Embedding large amounts of binary data

A project I’m working on needs byte-level access to several megabytes of data, which I would somehow like to embed in the story file. In an attempt to get something working quickly, I tried defining an I6 array with the data, but this is awkward because Inform enforces a length restriction on I6 inclusions.

Possibly the cleanest approach would be to include the data as a ‘BINA’ resource in the Blorb file. However, I would have to post-process the blorb produced by Inform to add the extra resource, making testing within the IDE impossible (or at least highly inconvenient). Alternatively I could modify cBlorb to add the resource, but that seems pretty hacky.

Does anyone have a better idea for how to do this?

I’d say: set it up to first try loading from a BINA resource, and if that fails (or if that capability is not available) try opening an external file with a given name. That should work in the IDE.

I don’t remember where you’re supposed to put the external file, though.

Probably in the parent folder of the .inform folder.
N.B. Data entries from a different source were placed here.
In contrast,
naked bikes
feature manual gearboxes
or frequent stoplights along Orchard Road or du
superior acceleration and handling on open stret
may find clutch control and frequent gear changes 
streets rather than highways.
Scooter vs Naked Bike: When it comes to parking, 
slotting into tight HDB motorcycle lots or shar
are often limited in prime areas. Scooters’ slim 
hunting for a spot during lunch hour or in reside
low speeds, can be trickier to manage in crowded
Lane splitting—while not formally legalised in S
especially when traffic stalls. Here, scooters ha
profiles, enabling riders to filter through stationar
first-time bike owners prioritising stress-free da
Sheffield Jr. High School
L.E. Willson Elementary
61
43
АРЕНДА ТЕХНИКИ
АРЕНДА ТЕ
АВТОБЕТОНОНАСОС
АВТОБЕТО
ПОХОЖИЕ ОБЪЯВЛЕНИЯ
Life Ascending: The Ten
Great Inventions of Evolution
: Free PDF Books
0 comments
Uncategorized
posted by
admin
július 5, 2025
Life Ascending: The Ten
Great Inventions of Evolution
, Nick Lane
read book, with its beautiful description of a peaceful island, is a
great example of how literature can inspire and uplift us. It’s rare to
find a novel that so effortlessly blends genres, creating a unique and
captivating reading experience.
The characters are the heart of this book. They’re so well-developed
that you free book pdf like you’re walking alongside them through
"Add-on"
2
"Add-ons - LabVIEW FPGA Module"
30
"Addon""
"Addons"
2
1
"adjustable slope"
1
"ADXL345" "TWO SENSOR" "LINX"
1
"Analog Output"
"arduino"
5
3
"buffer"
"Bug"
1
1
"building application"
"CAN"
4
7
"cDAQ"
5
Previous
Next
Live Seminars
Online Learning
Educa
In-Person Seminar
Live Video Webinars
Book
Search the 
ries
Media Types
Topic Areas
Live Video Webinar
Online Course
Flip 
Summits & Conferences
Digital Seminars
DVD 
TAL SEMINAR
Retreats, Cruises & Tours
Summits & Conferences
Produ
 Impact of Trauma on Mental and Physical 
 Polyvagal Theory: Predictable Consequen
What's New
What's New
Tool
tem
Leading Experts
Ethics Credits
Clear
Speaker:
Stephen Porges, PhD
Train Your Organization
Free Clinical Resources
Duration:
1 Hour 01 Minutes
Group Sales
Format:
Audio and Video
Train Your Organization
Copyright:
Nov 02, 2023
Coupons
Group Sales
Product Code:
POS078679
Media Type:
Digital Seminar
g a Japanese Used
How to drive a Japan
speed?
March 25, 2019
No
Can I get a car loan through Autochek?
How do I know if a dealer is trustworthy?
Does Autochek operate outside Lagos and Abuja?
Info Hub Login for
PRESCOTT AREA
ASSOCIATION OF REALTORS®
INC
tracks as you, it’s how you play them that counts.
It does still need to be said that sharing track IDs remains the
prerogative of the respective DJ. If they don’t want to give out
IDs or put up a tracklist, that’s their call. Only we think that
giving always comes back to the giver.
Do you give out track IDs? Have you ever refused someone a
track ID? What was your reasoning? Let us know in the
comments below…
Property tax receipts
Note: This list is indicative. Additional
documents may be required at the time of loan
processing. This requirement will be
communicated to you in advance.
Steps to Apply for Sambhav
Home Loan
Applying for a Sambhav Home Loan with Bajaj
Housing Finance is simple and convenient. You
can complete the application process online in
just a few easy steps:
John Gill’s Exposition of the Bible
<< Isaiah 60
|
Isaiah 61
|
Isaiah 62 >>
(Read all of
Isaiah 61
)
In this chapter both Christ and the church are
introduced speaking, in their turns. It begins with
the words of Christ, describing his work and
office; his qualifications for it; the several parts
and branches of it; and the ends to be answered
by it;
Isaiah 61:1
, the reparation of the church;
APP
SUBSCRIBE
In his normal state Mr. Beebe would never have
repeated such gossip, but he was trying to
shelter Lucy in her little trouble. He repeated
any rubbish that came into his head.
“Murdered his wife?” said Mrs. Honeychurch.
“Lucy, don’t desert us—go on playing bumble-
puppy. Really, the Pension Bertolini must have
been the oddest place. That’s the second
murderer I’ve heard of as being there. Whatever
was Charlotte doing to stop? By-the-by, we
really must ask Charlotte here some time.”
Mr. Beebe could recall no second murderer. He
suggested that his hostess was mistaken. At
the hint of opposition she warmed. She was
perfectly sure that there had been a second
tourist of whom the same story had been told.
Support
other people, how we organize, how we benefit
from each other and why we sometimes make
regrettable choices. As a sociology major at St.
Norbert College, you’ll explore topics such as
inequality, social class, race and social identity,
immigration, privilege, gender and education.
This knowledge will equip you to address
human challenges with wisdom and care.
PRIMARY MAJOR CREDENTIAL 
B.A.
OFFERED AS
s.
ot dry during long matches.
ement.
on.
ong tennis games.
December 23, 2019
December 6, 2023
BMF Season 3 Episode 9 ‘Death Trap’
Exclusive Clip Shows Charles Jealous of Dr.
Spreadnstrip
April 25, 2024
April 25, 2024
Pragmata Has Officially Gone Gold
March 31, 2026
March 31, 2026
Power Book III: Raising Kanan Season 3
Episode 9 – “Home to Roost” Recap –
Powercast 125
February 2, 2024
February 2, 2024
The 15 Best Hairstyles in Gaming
Thanks! Following your suggestion, my plan was to use the external file approach for testing, and a Blorb resource for the final story, but having implemented this it now appears that resource streams are not widely supported. I tried Glulxe and git (as included in Inform), Zoom for OS X, Gargoyle, Spatterlight, and Quixe, and only the last responds affirmatively to a gestalt_ResourceStream query.

Is it likely that resource streams will become more widely implemented in the near future? I would really prefer to use them, as in addition to being cleaner they also seem to be much faster: otherwise identical code reading from a resource stream in Quixe and a file stream in Glulxe runs 6 times faster in the first case. This could be due to Quixe having the entire blorb in memory vs. Glulxe possibly making many disk accesses, but I’m not sure how to ameliorate the latter. I have been reading the streams line-by-line with glk_get_line_stream, which is convenient for my parsing, but maybe reading larger blocks at a time would help. Ideally though I could just use resource streams and not bother with this.

I really want to know what sort of data you’re reading.